§ **Problem to solve**:
Find each line in the records below that contains the word "PLLCFGR", and copy it out.

§ **Exercise inputs**:
........

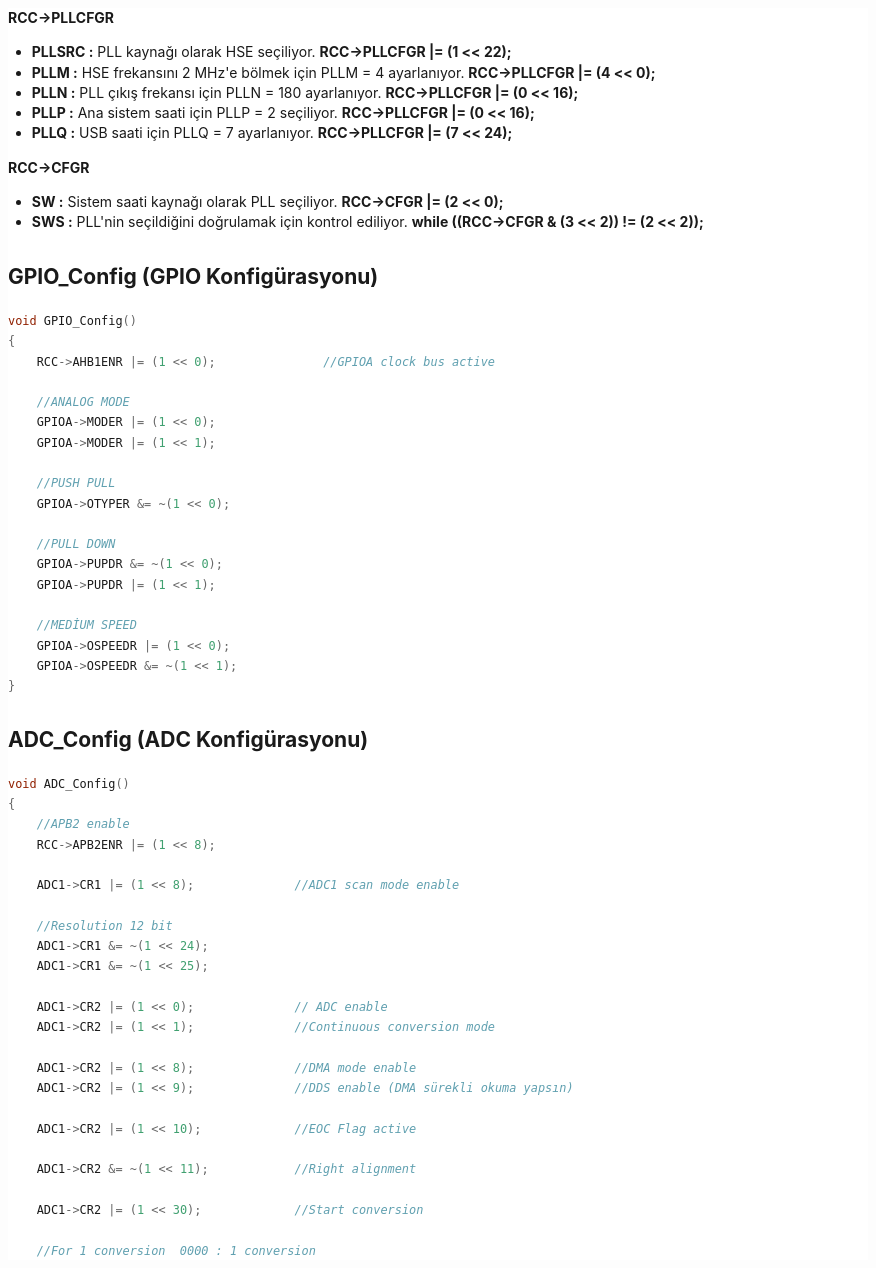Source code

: **RCC->PLLCFGR** 
* **PLLSRC :** PLL kaynağı olarak HSE seçiliyor. **RCC->PLLCFGR |= (1 << 22);**
* **PLLM :** HSE frekansını 2 MHz'e bölmek için PLLM = 4 ayarlanıyor. **RCC->PLLCFGR |= (4 << 0);**
* **PLLN :** PLL çıkış frekansı için PLLN = 180 ayarlanıyor. **RCC->PLLCFGR |= (0 << 16);**
* **PLLP :** Ana sistem saati için PLLP = 2 seçiliyor. **RCC->PLLCFGR |= (0 << 16);**
* **PLLQ :** USB saati için PLLQ = 7 ayarlanıyor. **RCC->PLLCFGR |= (7 << 24);**

**RCC->CFGR**
* **SW :** Sistem saati kaynağı olarak PLL seçiliyor. **RCC->CFGR |= (2 << 0);**
* **SWS :** PLL'nin seçildiğini doğrulamak için kontrol ediliyor. **while ((RCC->CFGR & (3 << 2)) != (2 << 2));**


## GPIO_Config (GPIO Konfigürasyonu)

```c
void GPIO_Config()
{
	RCC->AHB1ENR |= (1 << 0);				//GPIOA clock bus active

	//ANALOG MODE
	GPIOA->MODER |= (1 << 0);
	GPIOA->MODER |= (1 << 1);

	//PUSH PULL
	GPIOA->OTYPER &= ~(1 << 0);

	//PULL DOWN
	GPIOA->PUPDR &= ~(1 << 0);
	GPIOA->PUPDR |= (1 << 1);

	//MEDİUM SPEED
	GPIOA->OSPEEDR |= (1 << 0);
	GPIOA->OSPEEDR &= ~(1 << 1);
}
```


## ADC_Config (ADC Konfigürasyonu)

```c
void ADC_Config()
{
	//APB2 enable
	RCC->APB2ENR |= (1 << 8);

	ADC1->CR1 |= (1 << 8);				//ADC1 scan mode enable

	//Resolution 12 bit
	ADC1->CR1 &= ~(1 << 24);
	ADC1->CR1 &= ~(1 << 25);

	ADC1->CR2 |= (1 << 0);				// ADC enable
	ADC1->CR2 |= (1 << 1);				//Continuous conversion mode

	ADC1->CR2 |= (1 << 8);				//DMA mode enable
	ADC1->CR2 |= (1 << 9);				//DDS enable (DMA sürekli okuma yapsın)

	ADC1->CR2 |= (1 << 10);				//EOC Flag active

	ADC1->CR2 &= ~(1 << 11);			//Right alignment

	ADC1->CR2 |= (1 << 30);				//Start conversion

	//For 1 conversion	0000 : 1 conversion
```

........

§ **Answer below**:
: **RCC->PLLCFGR** 
* **PLLSRC :** PLL kaynağı olarak HSE seçiliyor. **RCC->PLLCFGR |= (1 << 22);**
* **PLLM :** HSE frekansını 2 MHz'e bölmek için PLLM = 4 ayarlanıyor. **RCC->PLLCFGR |= (4 << 0);**
* **PLLN :** PLL çıkış frekansı için PLLN = 180 ayarlanıyor. **RCC->PLLCFGR |= (0 << 16);**
* **PLLP :** Ana sistem saati için PLLP = 2 seçiliyor. **RCC->PLLCFGR |= (0 << 16);**
* **PLLQ :** USB saati için PLLQ = 7 ayarlanıyor. **RCC->PLLCFGR |= (7 << 24);**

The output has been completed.